TEXT UNDER STUDY -
07 Apr Have We Become Risk-Adverse – or Risk-Aware?
The New England Journal of Medicine published a perspective piece recently on the changing perceptions of pharmaceutical drug safety. As one drug after another comes under significant scrutiny, the regulatory structure – the FDA – is under increased pressure to "do something" about safe drugs.
Where does this call for action come from? As information dissemination is quick and cheap these days, the reports of adverse events can spread like wildfire. Though FDA investigations may drag out, swayed public opinion may be enough to avoid some harmful effects while the investigation proceeds.
Yet somehow this isn’t enough. We don’t necessarily want zero-risk drugs, but we do want to separate the noise of frenzied public opinion from the actualized harms. It’s not that we’re risk-adverse – it’s that we’re risk-aware.
I received an email from a 15 year old girl concerned about this exact issue last week. She closed her email with the simple "what can be done about this issue??" and all I could say to her was to report the adverse event to the FDA, and to talk with her doctor about the event. (The FDA maintains a large database full of specific adverse events associated with various drugs, a major resource in recall and additional warning decisions).
But shouldn’t we work instead toward preventing adverse events, rather than reactively tamping down or disallowing a particular drug’s use? Why allow the drug to be disseminated, both physically to patients and to doctors? Surely our medical doctors have more to do than keep up with the daily flood of drug interactions, FDA decision-making, warnings, and recalls. (An aside: if you’d like to witness the flood I speak of, visit the FDA website and subscribe to their RSS feed for food and drug warnings. But don’t say I didn’t warn you.)
NEJM advocates several steps to change:
- Better scrutiny of the clinical trial data in order to tease out false safety signals
- Allow the FDA to refuse, revise, and revoke drug licenses
- Switch from a qualitative description of drug benefits ("enjoy a better life!") to a quantiative description of drug benefits ("37% of users experienced a reduced symptom when compared to a placebo")
- Match the quantitative benefits of a drug with the quantitative risks of the drug across various populations
We think this may be a good start to avoiding a future of Vioxx, Phen-Fen, Avandia, Chantix, Traysol, Zelnorm…the list goes on and on.

TASK DESCRIPTION - Please rewrite the drug safety piece from "Where does this" to "the investigation proceeds.", replacing "adverse events" with "side effects".

STUDY MATERIAL -
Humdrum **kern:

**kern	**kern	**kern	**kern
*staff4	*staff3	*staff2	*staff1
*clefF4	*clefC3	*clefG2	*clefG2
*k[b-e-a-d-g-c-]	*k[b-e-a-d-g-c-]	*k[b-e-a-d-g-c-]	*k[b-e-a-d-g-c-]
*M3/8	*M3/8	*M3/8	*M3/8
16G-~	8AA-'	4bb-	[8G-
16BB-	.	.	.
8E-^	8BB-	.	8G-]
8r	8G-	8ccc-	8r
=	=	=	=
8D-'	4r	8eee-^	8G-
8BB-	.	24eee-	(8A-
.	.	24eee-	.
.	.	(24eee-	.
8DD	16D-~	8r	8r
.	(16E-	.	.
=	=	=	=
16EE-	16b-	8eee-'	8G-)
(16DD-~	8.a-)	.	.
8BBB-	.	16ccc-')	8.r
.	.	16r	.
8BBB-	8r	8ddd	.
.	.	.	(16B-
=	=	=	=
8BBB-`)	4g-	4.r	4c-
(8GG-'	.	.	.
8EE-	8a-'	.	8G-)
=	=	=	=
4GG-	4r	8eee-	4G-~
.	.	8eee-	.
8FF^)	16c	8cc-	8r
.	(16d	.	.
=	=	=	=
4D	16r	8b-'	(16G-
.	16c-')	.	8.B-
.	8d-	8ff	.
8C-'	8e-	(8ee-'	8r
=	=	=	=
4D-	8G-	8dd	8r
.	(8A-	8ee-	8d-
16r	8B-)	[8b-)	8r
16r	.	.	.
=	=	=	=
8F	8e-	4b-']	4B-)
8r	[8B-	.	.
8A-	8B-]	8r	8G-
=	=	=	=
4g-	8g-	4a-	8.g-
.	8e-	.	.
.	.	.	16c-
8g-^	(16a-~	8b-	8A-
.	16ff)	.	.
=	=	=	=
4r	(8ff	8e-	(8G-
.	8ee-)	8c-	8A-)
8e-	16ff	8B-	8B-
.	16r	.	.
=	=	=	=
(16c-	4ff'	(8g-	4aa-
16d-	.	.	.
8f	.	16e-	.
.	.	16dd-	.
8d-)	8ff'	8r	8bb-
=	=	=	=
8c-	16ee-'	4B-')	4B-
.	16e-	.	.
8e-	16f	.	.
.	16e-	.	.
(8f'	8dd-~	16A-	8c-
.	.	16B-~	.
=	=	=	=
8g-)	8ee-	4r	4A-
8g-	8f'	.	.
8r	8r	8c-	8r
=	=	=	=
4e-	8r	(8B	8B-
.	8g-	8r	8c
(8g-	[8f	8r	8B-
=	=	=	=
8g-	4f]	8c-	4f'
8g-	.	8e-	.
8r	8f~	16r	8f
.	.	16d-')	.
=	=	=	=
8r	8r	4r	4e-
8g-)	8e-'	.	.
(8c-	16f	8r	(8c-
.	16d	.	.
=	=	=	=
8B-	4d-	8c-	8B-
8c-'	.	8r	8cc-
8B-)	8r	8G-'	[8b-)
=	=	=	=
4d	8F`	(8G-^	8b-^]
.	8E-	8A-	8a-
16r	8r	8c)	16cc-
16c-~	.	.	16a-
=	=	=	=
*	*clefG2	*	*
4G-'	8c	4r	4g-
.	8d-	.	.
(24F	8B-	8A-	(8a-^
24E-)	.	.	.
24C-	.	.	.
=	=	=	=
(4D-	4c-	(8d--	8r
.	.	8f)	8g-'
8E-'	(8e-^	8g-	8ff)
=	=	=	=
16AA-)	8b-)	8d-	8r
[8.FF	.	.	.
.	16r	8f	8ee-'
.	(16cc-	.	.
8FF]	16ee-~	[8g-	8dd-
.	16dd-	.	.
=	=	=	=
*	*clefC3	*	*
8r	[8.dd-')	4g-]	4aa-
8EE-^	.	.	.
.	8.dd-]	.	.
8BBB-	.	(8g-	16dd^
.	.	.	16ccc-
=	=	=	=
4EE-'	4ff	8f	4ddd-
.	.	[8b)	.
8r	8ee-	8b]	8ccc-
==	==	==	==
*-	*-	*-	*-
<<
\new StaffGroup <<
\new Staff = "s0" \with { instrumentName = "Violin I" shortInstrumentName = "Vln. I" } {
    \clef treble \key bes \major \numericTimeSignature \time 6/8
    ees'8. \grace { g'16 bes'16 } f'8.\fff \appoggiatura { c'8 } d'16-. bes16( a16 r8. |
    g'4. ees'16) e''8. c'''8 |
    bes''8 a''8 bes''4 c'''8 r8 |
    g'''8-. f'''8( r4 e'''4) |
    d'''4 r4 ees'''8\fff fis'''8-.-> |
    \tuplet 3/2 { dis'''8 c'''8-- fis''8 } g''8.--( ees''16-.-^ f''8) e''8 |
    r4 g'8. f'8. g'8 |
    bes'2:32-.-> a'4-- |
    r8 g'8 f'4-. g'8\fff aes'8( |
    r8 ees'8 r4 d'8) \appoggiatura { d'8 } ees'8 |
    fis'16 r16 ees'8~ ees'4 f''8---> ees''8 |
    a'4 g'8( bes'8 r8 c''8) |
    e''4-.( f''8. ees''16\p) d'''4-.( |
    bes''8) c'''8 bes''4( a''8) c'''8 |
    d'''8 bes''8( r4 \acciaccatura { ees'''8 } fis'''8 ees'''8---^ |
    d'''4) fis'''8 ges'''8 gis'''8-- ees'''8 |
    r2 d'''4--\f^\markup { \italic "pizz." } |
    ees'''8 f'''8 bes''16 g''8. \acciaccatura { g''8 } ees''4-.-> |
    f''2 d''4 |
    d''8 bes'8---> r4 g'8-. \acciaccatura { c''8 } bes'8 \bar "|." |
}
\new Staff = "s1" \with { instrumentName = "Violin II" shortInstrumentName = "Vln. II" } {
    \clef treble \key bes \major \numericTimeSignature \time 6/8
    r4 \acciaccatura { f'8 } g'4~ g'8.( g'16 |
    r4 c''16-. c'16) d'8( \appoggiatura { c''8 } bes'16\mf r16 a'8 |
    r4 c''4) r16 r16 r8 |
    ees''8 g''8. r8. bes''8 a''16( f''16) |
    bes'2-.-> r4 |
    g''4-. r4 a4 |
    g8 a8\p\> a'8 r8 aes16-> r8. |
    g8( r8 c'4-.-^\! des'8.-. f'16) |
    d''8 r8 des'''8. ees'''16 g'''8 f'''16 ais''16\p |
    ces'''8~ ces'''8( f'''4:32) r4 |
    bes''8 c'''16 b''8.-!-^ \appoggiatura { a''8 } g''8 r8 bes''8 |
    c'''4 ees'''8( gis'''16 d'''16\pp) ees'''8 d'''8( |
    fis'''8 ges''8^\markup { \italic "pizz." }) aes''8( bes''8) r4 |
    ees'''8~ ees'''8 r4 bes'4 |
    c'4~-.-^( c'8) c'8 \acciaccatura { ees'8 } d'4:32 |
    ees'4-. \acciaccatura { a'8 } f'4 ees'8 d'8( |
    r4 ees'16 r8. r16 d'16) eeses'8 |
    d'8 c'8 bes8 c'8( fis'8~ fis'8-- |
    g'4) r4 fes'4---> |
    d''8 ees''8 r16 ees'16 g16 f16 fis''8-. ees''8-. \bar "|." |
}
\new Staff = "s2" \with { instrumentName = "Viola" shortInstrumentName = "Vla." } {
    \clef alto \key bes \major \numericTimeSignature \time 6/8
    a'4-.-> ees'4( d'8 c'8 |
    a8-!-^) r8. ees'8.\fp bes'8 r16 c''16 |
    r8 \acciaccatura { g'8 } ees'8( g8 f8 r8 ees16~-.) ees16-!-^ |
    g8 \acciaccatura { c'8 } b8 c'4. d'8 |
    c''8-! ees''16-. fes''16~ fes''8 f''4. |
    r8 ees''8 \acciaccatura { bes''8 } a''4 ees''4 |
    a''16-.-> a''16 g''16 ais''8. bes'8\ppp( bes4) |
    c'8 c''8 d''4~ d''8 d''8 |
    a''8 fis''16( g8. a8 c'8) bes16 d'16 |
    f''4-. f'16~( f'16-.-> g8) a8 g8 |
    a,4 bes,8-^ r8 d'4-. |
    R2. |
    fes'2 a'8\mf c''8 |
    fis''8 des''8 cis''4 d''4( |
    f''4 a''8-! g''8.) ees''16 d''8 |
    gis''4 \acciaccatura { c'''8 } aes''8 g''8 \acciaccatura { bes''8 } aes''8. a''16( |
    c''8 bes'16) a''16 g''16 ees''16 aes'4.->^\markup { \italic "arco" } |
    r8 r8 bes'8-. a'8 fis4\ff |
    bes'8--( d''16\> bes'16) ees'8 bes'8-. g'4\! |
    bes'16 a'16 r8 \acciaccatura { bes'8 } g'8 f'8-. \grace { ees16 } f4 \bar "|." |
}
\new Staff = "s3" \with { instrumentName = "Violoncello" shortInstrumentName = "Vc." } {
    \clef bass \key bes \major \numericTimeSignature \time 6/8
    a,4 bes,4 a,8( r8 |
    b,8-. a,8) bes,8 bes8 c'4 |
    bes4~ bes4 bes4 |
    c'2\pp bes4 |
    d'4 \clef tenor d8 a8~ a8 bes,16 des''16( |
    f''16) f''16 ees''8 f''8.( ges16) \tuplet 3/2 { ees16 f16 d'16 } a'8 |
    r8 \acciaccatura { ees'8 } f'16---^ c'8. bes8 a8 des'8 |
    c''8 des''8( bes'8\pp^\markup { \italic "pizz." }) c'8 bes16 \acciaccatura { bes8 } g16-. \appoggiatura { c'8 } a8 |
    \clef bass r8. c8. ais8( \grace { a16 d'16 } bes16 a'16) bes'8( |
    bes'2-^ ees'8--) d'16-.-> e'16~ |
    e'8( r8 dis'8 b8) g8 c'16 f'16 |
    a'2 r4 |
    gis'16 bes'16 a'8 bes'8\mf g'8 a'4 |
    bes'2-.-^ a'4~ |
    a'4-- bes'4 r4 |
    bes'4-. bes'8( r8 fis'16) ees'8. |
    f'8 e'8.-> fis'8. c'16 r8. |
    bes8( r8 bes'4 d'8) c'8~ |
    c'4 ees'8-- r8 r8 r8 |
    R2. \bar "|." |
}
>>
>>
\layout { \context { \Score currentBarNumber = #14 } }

EXERCISE OUTPUT -
Where does this call for action come from? As information dissemination is quick and cheap these days, the reports of side effects can spread like wildfire. Though FDA investigations may drag out, swayed public opinion may be enough to avoid some harmful effects while the investigation proceeds.